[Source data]
*** Block opens ***
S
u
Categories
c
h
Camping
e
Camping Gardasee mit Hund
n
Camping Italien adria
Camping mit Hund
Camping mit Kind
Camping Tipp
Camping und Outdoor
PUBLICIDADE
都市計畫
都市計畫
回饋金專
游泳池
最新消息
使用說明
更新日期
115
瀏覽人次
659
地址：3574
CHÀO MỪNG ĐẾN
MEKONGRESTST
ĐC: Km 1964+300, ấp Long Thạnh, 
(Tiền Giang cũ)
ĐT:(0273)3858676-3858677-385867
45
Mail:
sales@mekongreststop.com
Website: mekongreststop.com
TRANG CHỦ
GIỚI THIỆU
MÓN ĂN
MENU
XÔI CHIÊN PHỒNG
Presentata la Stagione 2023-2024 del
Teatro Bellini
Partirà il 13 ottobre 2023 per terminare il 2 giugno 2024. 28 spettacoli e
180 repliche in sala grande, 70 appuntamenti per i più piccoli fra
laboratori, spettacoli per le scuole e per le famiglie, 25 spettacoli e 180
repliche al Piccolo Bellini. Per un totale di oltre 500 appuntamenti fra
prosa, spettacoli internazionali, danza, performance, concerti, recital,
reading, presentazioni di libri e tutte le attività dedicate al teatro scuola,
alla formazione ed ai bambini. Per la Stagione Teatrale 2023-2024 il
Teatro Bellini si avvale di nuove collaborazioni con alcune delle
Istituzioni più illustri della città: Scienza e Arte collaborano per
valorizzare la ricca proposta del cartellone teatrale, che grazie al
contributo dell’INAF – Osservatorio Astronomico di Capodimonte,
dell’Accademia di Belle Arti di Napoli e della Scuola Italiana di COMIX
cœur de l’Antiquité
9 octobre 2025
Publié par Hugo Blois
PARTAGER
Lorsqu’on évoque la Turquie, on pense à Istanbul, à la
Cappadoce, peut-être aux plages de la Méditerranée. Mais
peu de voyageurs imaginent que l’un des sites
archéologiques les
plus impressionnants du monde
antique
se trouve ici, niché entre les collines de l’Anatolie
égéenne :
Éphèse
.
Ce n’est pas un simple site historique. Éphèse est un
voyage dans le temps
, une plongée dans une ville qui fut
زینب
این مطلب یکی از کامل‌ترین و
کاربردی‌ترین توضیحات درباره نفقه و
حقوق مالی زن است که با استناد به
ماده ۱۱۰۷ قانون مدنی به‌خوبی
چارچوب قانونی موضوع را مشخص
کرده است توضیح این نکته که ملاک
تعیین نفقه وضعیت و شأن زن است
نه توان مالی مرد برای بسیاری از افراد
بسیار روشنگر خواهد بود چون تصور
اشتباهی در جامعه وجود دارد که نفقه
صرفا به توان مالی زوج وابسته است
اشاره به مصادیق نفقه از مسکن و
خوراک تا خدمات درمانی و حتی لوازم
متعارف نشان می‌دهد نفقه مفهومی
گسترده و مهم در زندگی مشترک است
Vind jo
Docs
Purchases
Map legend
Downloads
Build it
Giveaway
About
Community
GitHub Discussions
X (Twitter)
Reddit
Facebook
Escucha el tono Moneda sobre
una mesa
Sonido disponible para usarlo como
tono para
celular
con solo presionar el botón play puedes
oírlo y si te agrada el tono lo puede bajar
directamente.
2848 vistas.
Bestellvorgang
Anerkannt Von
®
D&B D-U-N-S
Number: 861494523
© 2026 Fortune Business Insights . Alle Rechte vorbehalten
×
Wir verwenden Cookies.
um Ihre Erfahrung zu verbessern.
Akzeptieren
*** Block closes ***
*The problem*. Copy out the listing again, replacing every occurrence of "Camping" with "Zelten" and leaving everything else unchanged.

*Answer to this task*.
S
u
Categories
c
h
Zelten
e
Zelten Gardasee mit Hund
n
Zelten Italien adria
Zelten mit Hund
Zelten mit Kind
Zelten Tipp
Zelten und Outdoor
PUBLICIDADE
都市計畫
都市計畫
回饋金專
游泳池
最新消息
使用說明
更新日期
115
瀏覽人次
659
地址：3574
CHÀO MỪNG ĐẾN
MEKONGRESTST
ĐC: Km 1964+300, ấp Long Thạnh, 
(Tiền Giang cũ)
ĐT:(0273)3858676-3858677-385867
45
Mail:
sales@mekongreststop.com
Website: mekongreststop.com
TRANG CHỦ
GIỚI THIỆU
MÓN ĂN
MENU
XÔI CHIÊN PHỒNG
Presentata la Stagione 2023-2024 del
Teatro Bellini
Partirà il 13 ottobre 2023 per terminare il 2 giugno 2024. 28 spettacoli e
180 repliche in sala grande, 70 appuntamenti per i più piccoli fra
laboratori, spettacoli per le scuole e per le famiglie, 25 spettacoli e 180
repliche al Piccolo Bellini. Per un totale di oltre 500 appuntamenti fra
prosa, spettacoli internazionali, danza, performance, concerti, recital,
reading, presentazioni di libri e tutte le attività dedicate al teatro scuola,
alla formazione ed ai bambini. Per la Stagione Teatrale 2023-2024 il
Teatro Bellini si avvale di nuove collaborazioni con alcune delle
Istituzioni più illustri della città: Scienza e Arte collaborano per
valorizzare la ricca proposta del cartellone teatrale, che grazie al
contributo dell’INAF – Osservatorio Astronomico di Capodimonte,
dell’Accademia di Belle Arti di Napoli e della Scuola Italiana di COMIX
cœur de l’Antiquité
9 octobre 2025
Publié par Hugo Blois
PARTAGER
Lorsqu’on évoque la Turquie, on pense à Istanbul, à la
Cappadoce, peut-être aux plages de la Méditerranée. Mais
peu de voyageurs imaginent que l’un des sites
archéologiques les
plus impressionnants du monde
antique
se trouve ici, niché entre les collines de l’Anatolie
égéenne :
Éphèse
.
Ce n’est pas un simple site historique. Éphèse est un
voyage dans le temps
, une plongée dans une ville qui fut
زینب
این مطلب یکی از کامل‌ترین و
کاربردی‌ترین توضیحات درباره نفقه و
حقوق مالی زن است که با استناد به
ماده ۱۱۰۷ قانون مدنی به‌خوبی
چارچوب قانونی موضوع را مشخص
کرده است توضیح این نکته که ملاک
تعیین نفقه وضعیت و شأن زن است
نه توان مالی مرد برای بسیاری از افراد
بسیار روشنگر خواهد بود چون تصور
اشتباهی در جامعه وجود دارد که نفقه
صرفا به توان مالی زوج وابسته است
اشاره به مصادیق نفقه از مسکن و
خوراک تا خدمات درمانی و حتی لوازم
متعارف نشان می‌دهد نفقه مفهومی
گسترده و مهم در زندگی مشترک است
Vind jo
Docs
Purchases
Map legend
Downloads
Build it
Giveaway
About
Community
GitHub Discussions
X (Twitter)
Reddit
Facebook
Escucha el tono Moneda sobre
una mesa
Sonido disponible para usarlo como
tono para
celular
con solo presionar el botón play puedes
oírlo y si te agrada el tono lo puede bajar
directamente.
2848 vistas.
Bestellvorgang
Anerkannt Von
®
D&B D-U-N-S
Number: 861494523
© 2026 Fortune Business Insights . Alle Rechte vorbehalten
×
Wir verwenden Cookies.
um Ihre Erfahrung zu verbessern.
Akzeptieren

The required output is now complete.